**Text provided**
○ ○ ○ ○ ○

A tuple (i, j, k) of 3 distinct indices is good if nums[i] == nums[j] == nums[k].
The distance of a good tuple is abs(i - j) + abs(j - k) + abs(k - i), where abs(x) denotes the absolute value of x.
Return an integer denoting the minimum possible distance of a good tuple. If no good tuples exist, return -1.
Example 1:
Input: nums = [1,2,1,1,3]
Output: 6
Explanation:
The minimum distance is achieved by the good tuple (0, 2, 3).
(0, 2, 3) is a good tuple because nums[0] == nums[2] == nums[3] == 1. Its distance is abs(0 - 2) + abs(2 - 3) + abs(3 - 0) = 2 + 1 + 3 = 6.
Example 2:
Input: nums = [1,1,2,3,2,1,2]
Output: 8
Explanation:
The minimum distance is achieved by the good tuple (2, 4, 6).
(2, 4, 6) is a good tuple because nums[2] == nums[4] == nums[6] == 2. Its distance is abs(2 - 4) + abs(4 - 6) + abs(6 - 2) = 2 + 2 + 4 = 8.
Example 3:
Input: nums = [1]
Output: -1
Explanation:
There are no good tuples. Therefore, the answer is -1.
Constraints:
1 <= n == nums.length <= 1051 <= nums[i] <= n
Solutions
Solution 1: Hash Table
We can use a hash table $\textit{g}$ to store the list of indices for each number in the array. While traversing the array, we add each number’s index to its corresponding list in the hash table. Define a variable $\textit{ans}$ to store the answer, with an initial value of infinity $\infty$.

○ ○ ○ ○ ○

**Excerpted data**

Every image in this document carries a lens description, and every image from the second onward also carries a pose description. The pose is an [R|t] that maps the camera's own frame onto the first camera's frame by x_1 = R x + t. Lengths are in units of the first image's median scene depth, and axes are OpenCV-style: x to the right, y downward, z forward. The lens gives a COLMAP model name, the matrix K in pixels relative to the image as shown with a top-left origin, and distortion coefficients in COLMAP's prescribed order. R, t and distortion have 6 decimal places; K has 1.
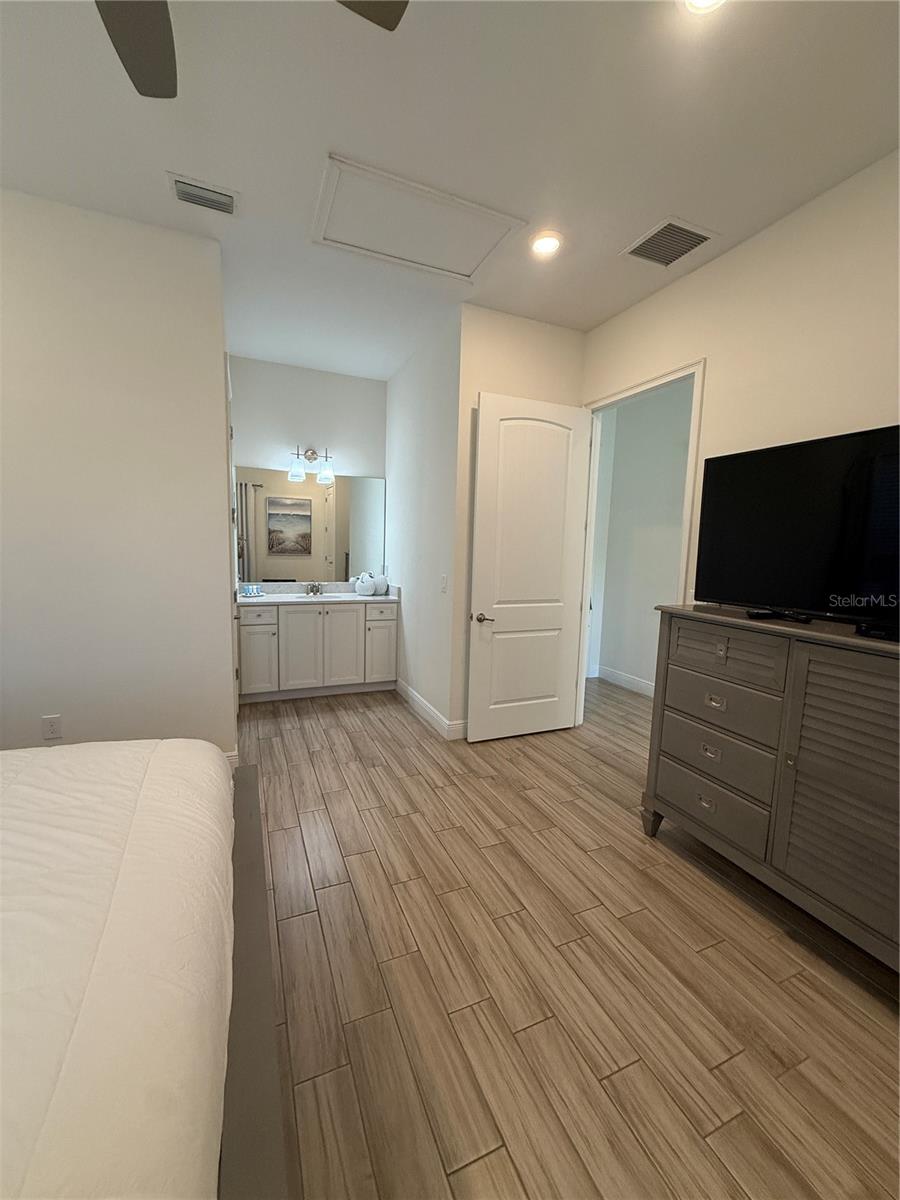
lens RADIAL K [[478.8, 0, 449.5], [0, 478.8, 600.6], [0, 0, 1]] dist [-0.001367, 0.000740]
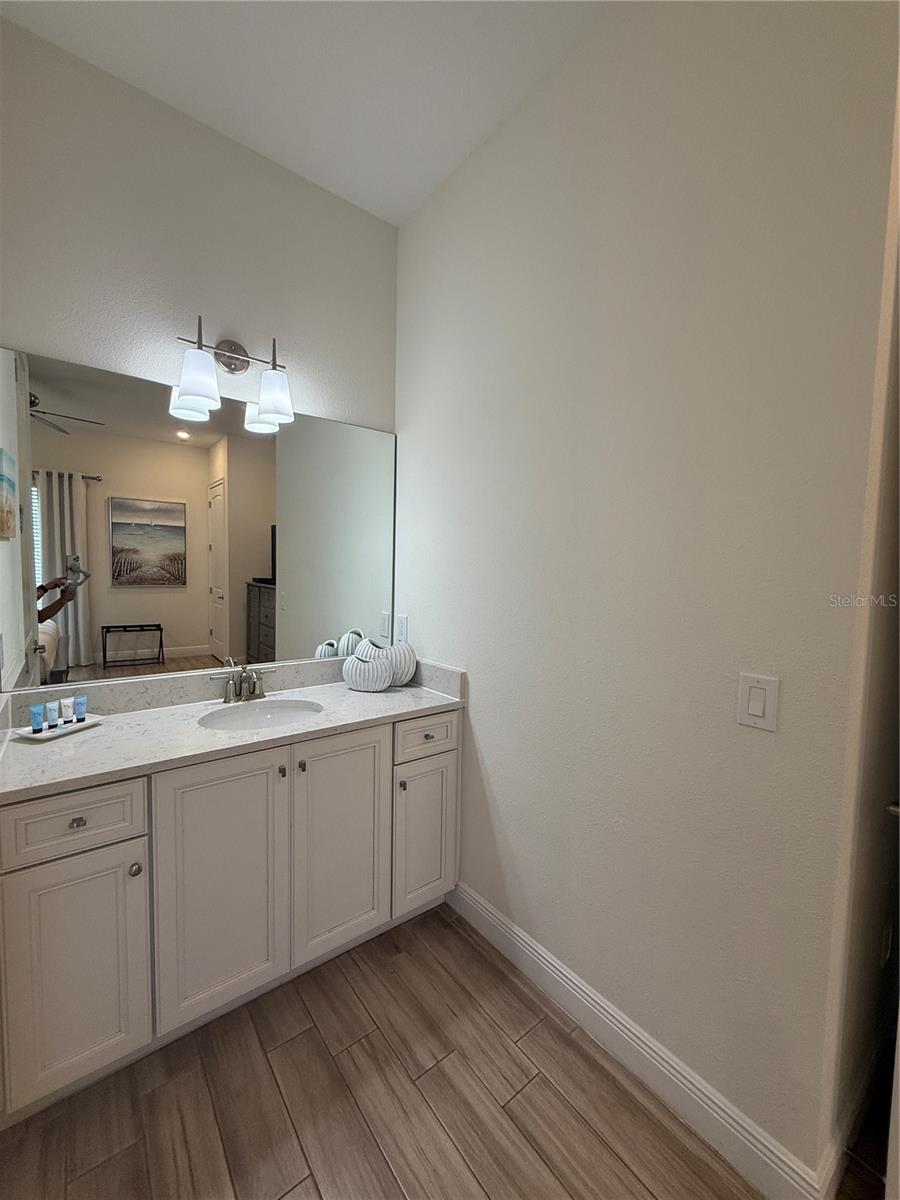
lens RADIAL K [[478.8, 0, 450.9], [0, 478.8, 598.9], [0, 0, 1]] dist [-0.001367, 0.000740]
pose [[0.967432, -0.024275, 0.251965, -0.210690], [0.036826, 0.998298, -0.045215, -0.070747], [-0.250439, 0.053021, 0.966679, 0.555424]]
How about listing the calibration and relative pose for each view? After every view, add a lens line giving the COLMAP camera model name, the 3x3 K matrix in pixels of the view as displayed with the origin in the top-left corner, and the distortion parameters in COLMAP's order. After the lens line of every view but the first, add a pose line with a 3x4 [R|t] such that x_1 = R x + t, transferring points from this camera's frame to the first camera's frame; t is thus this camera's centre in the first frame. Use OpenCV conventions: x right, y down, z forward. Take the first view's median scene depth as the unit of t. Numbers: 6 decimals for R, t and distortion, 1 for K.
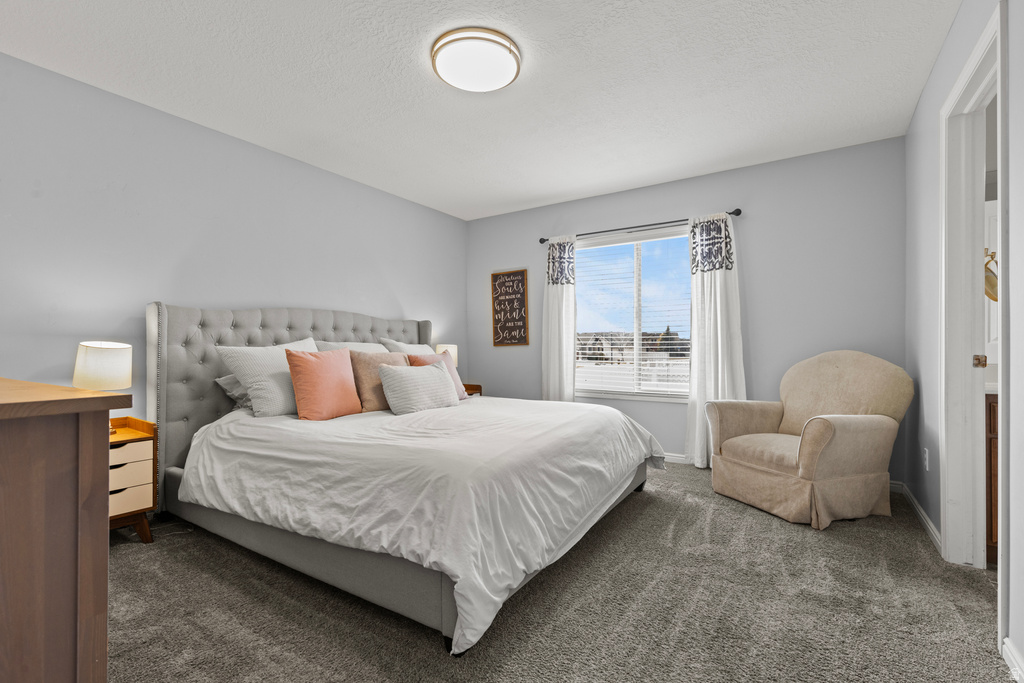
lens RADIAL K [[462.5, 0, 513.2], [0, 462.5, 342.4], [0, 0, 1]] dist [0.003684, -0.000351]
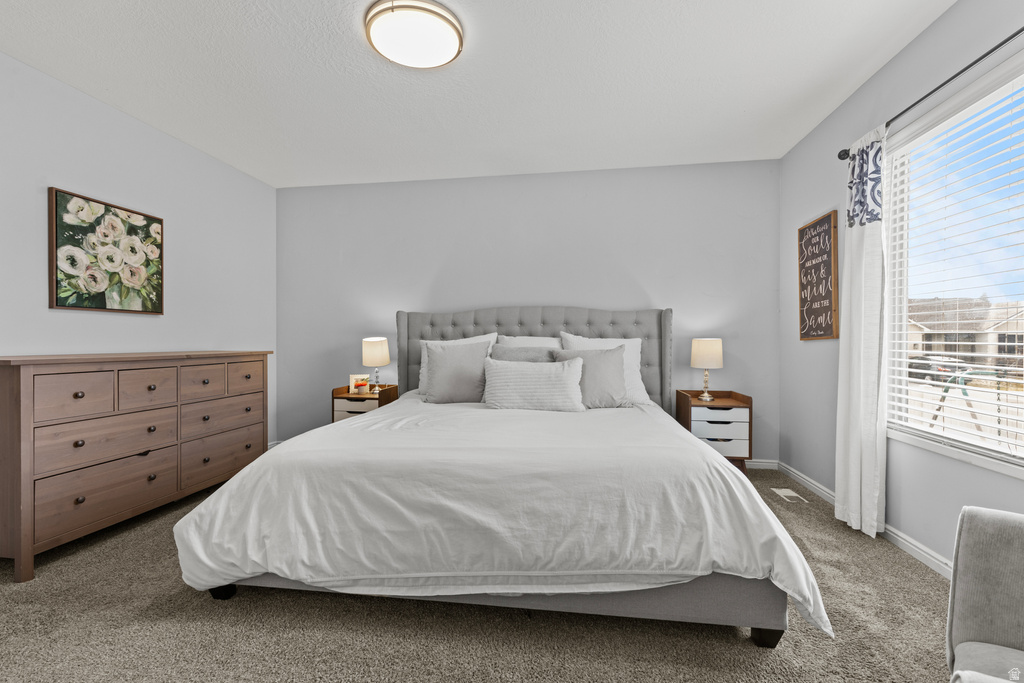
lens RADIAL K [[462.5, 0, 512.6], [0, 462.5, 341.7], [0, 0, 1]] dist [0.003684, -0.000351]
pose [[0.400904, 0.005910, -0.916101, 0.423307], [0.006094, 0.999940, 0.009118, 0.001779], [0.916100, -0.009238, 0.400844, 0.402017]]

○ ○ ○ ○ ○

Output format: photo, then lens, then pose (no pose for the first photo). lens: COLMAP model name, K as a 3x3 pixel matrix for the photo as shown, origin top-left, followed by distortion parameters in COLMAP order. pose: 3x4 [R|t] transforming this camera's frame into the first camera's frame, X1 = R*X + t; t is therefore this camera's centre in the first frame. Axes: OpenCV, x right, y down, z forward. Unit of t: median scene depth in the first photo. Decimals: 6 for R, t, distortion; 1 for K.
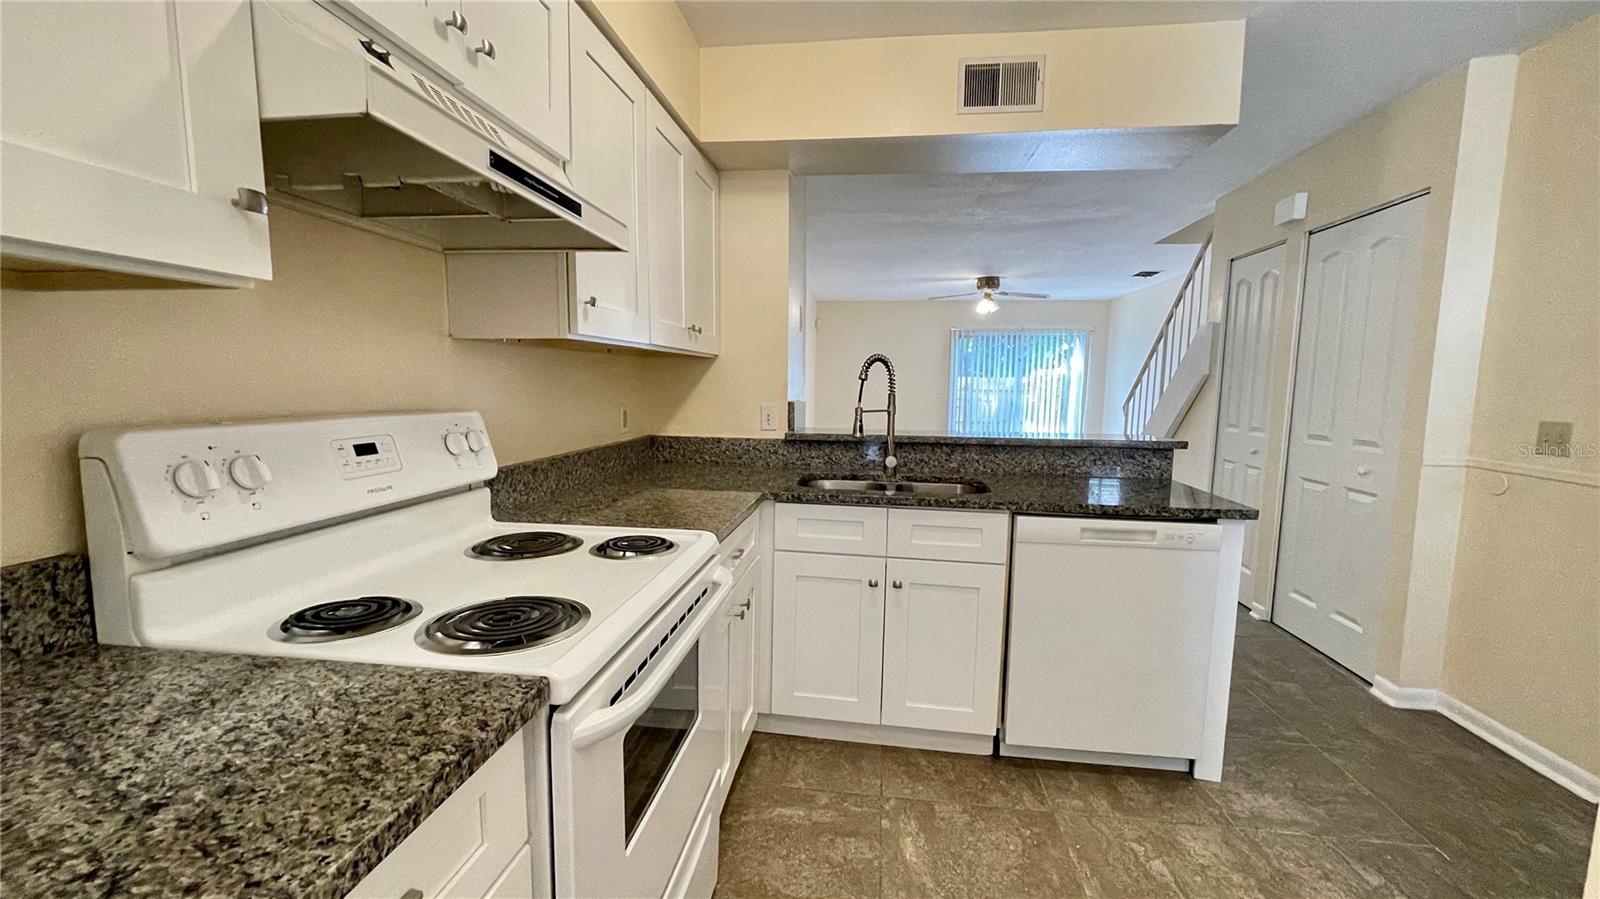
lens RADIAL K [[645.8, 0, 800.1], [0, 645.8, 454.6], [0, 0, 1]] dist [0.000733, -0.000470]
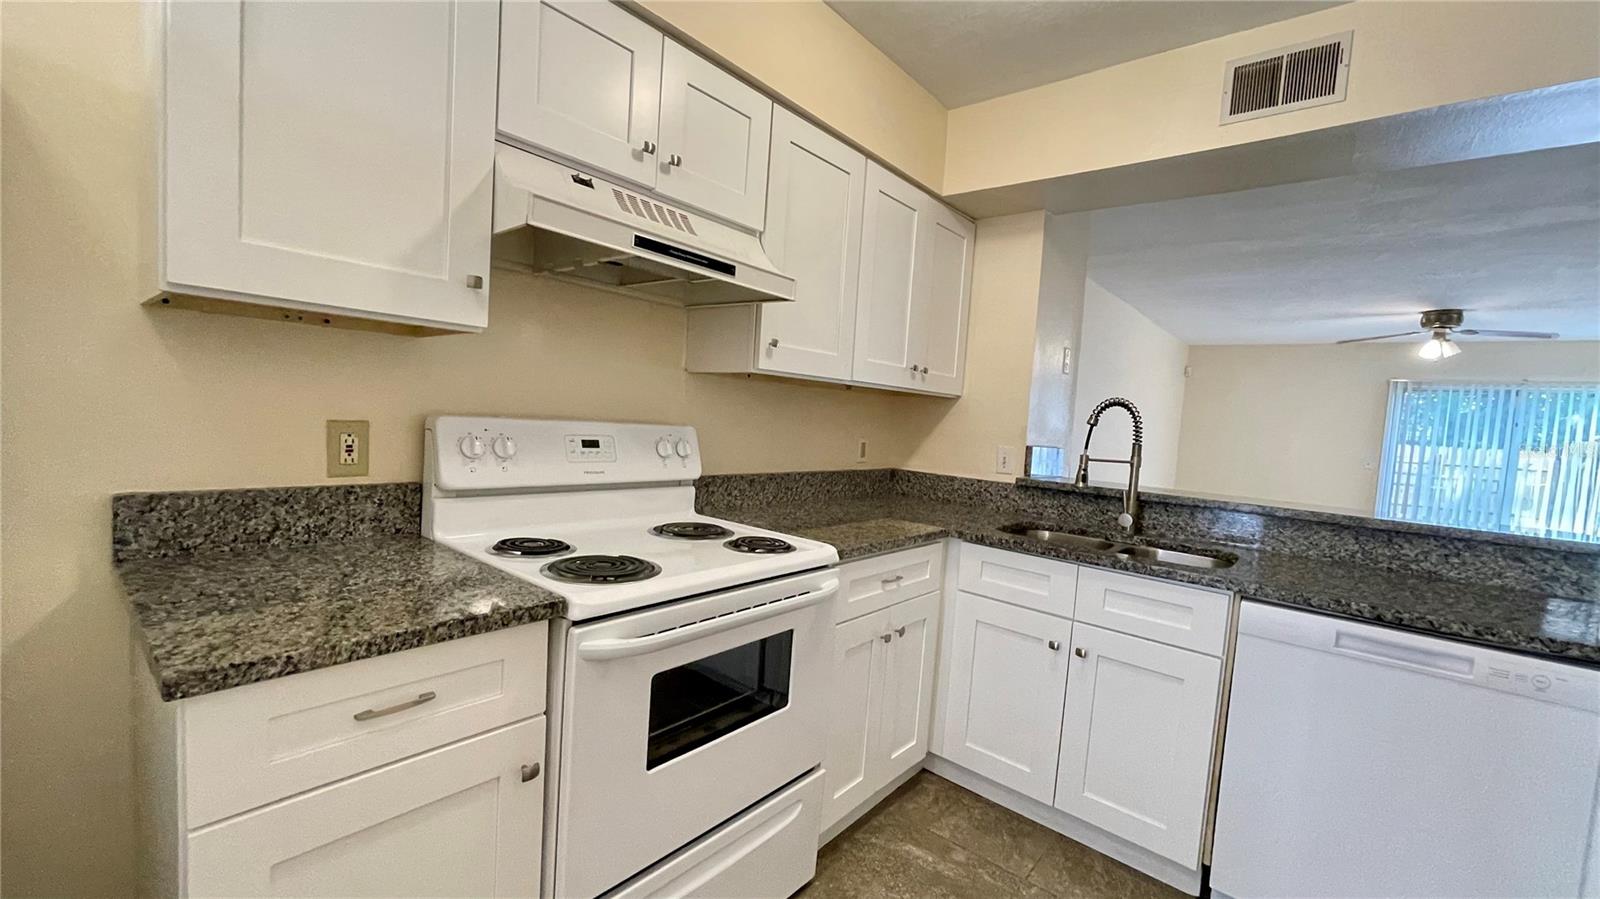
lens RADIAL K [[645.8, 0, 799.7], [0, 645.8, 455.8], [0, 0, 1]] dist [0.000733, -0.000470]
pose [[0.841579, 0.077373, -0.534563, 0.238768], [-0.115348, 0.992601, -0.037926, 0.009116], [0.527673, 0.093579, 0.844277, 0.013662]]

○ ○ ○ ○ ○

**Work request 1**
List every input array given in the examples of the good-tuple problem text.
**Work request 2**
Summarize the good-tuple problem text in two sentences.
**Work request 3**
Go on with the good-tuple problem text from the point where it stops.

**Answer 1**
[1,2,1,1,3]
[1,1,2,3,2,1,2]
[1]

**Answer 2**
A good tuple is three distinct indices whose values in nums are equal, and its distance is abs(i - j) + abs(j - k) + abs(k - i); the task is to return the minimum distance of a good tuple, or -1 if none exists. Three examples give outputs of 6, 8 and -1, and the first solution stores each number's list of indices in a hash table while keeping the answer in a variable that starts at infinity.

**Answer 3**
Next, we iterate through each index list in the hash table. If the length of an index list for a particular number is greater than or equal to $3$, it means there exists a valid triplet. To minimize the distance, we can choose three consecutive indices $i$, $j$, and $k$ from that number’s index list, where $i < j < k$. The distance of this triplet is $j - i + k - j + k - i = 2 \times (k - i)$. We traverse all combinations of three consecutive indices in the list, calculate the distance, and update the answer.
Finally, if the answer is still the initial value $\infty$, it means no valid triplet exists, so we return $-1$; otherwise, we return the calculated minimum distance.
The time complexity is $O(n)$, and the space complexity is $O(n)$, where $n$ is the length of the array.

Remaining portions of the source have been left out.